Pictures paired with source code
************
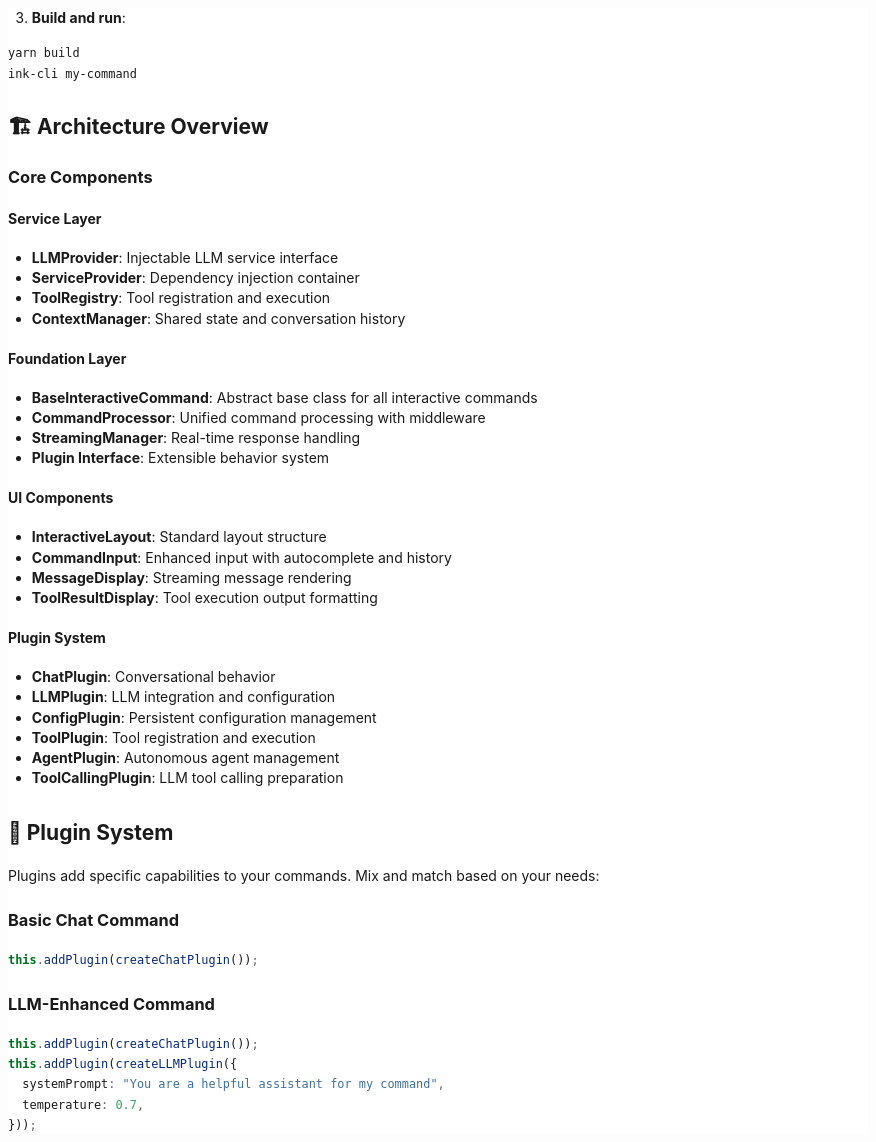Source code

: 3. **Build and run**:

```bash
yarn build
ink-cli my-command
```

## 🏗️ Architecture Overview

### Core Components

#### Service Layer
- **LLMProvider**: Injectable LLM service interface
- **ServiceProvider**: Dependency injection container
- **ToolRegistry**: Tool registration and execution
- **ContextManager**: Shared state and conversation history

#### Foundation Layer
- **BaseInteractiveCommand**: Abstract base class for all interactive commands
- **CommandProcessor**: Unified command processing with middleware
- **StreamingManager**: Real-time response handling
- **Plugin Interface**: Extensible behavior system

#### UI Components
- **InteractiveLayout**: Standard layout structure
- **CommandInput**: Enhanced input with autocomplete and history
- **MessageDisplay**: Streaming message rendering
- **ToolResultDisplay**: Tool execution output formatting

#### Plugin System
- **ChatPlugin**: Conversational behavior
- **LLMPlugin**: LLM integration and configuration
- **ConfigPlugin**: Persistent configuration management
- **ToolPlugin**: Tool registration and execution
- **AgentPlugin**: Autonomous agent management
- **ToolCallingPlugin**: LLM tool calling preparation

## 🔌 Plugin System

Plugins add specific capabilities to your commands. Mix and match based on your needs:

### Basic Chat Command
```typescript
this.addPlugin(createChatPlugin());
```

### LLM-Enhanced Command
```typescript
this.addPlugin(createChatPlugin());
this.addPlugin(createLLMPlugin({
  systemPrompt: "You are a helpful assistant for my command",
  temperature: 0.7,
}));
```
************
> [ASSIGNMENT]
In the entries above, find every line holding the word "commands" and copy it out.

> [SOLUTION FOR THIS EXERCISE]
- **BaseInteractiveCommand**: Abstract base class for all interactive commands
Plugins add specific capabilities to your commands. Mix and match based on your needs:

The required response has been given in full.